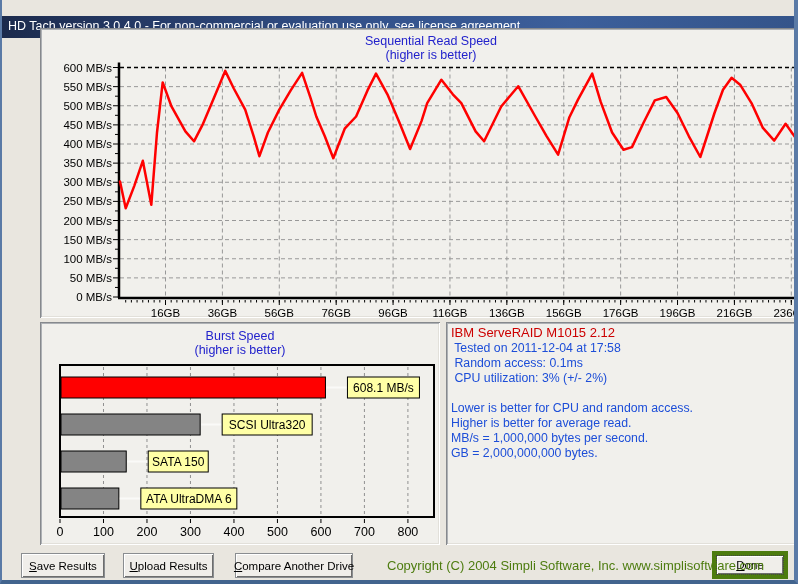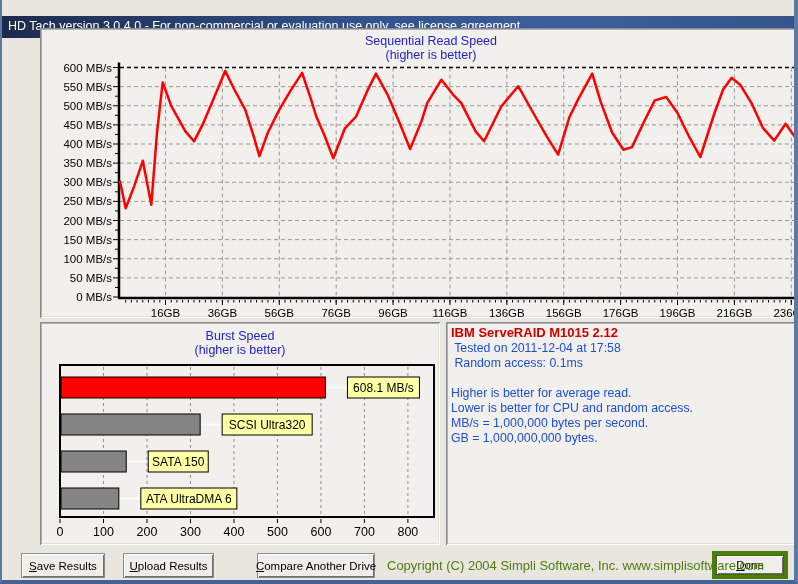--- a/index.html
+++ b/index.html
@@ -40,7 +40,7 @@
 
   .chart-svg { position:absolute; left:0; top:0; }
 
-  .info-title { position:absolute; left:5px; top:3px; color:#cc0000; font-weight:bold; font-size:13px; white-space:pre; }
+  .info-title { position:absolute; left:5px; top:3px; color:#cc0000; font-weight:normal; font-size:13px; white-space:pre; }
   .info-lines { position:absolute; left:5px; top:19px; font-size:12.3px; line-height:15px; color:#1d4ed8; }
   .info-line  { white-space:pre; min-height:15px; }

_ _ _ _

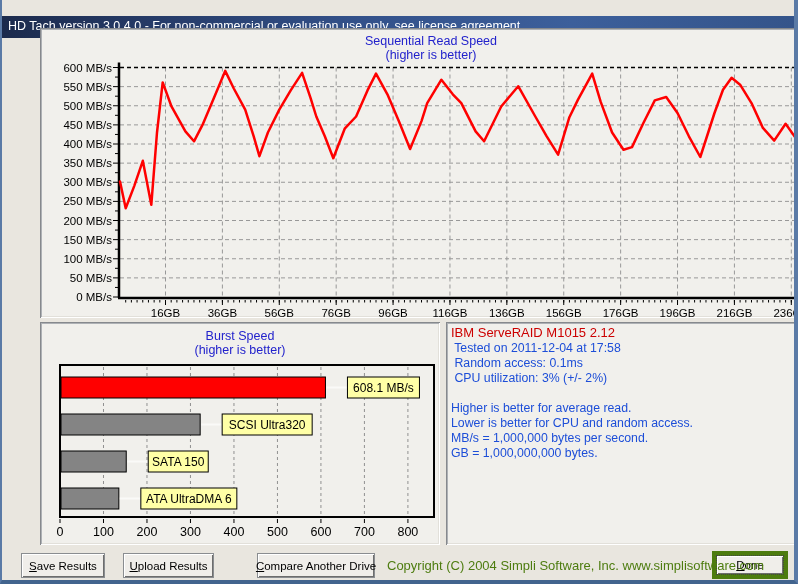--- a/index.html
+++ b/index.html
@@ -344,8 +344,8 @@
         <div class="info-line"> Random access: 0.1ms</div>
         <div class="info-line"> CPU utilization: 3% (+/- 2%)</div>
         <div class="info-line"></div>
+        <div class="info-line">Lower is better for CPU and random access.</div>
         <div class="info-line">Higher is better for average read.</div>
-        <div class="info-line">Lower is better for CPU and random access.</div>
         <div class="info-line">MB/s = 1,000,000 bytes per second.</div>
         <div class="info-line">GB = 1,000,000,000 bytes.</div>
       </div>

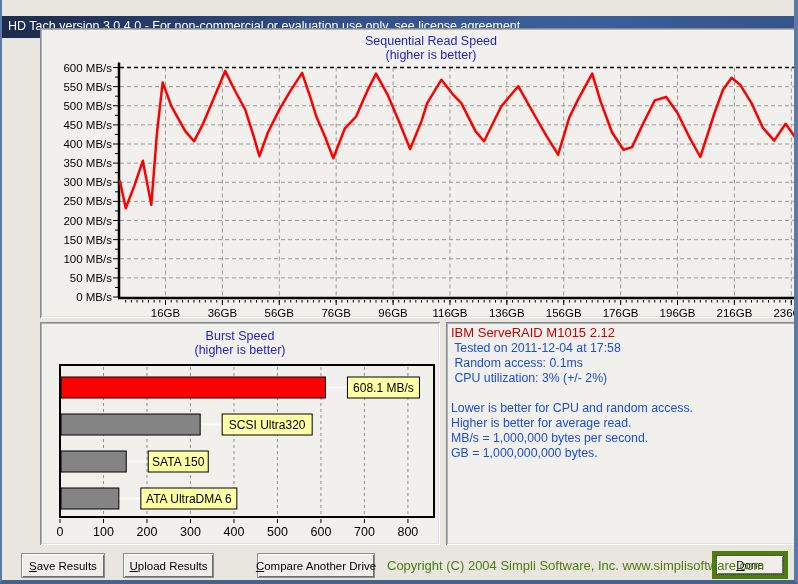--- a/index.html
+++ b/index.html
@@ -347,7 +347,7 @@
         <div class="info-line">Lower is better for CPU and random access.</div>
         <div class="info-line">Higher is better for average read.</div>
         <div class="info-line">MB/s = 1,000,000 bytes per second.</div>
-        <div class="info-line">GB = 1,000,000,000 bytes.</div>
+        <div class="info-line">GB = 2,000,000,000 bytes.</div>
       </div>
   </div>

_ _ _ _

:: THE TASK ::
Find and copy every line in the entries above where the string "font" occurs.

:: TASK OUTPUT ::
-  .info-title { position:absolute; left:5px; top:3px; color:#cc0000; font-weight:bold; font-size:13px; white-space:pre; }
+  .info-title { position:absolute; left:5px; top:3px; color:#cc0000; font-weight:normal; font-size:13px; white-space:pre; }
   .info-lines { position:absolute; left:5px; top:19px; font-size:12.3px; line-height:15px; color:#1d4ed8; }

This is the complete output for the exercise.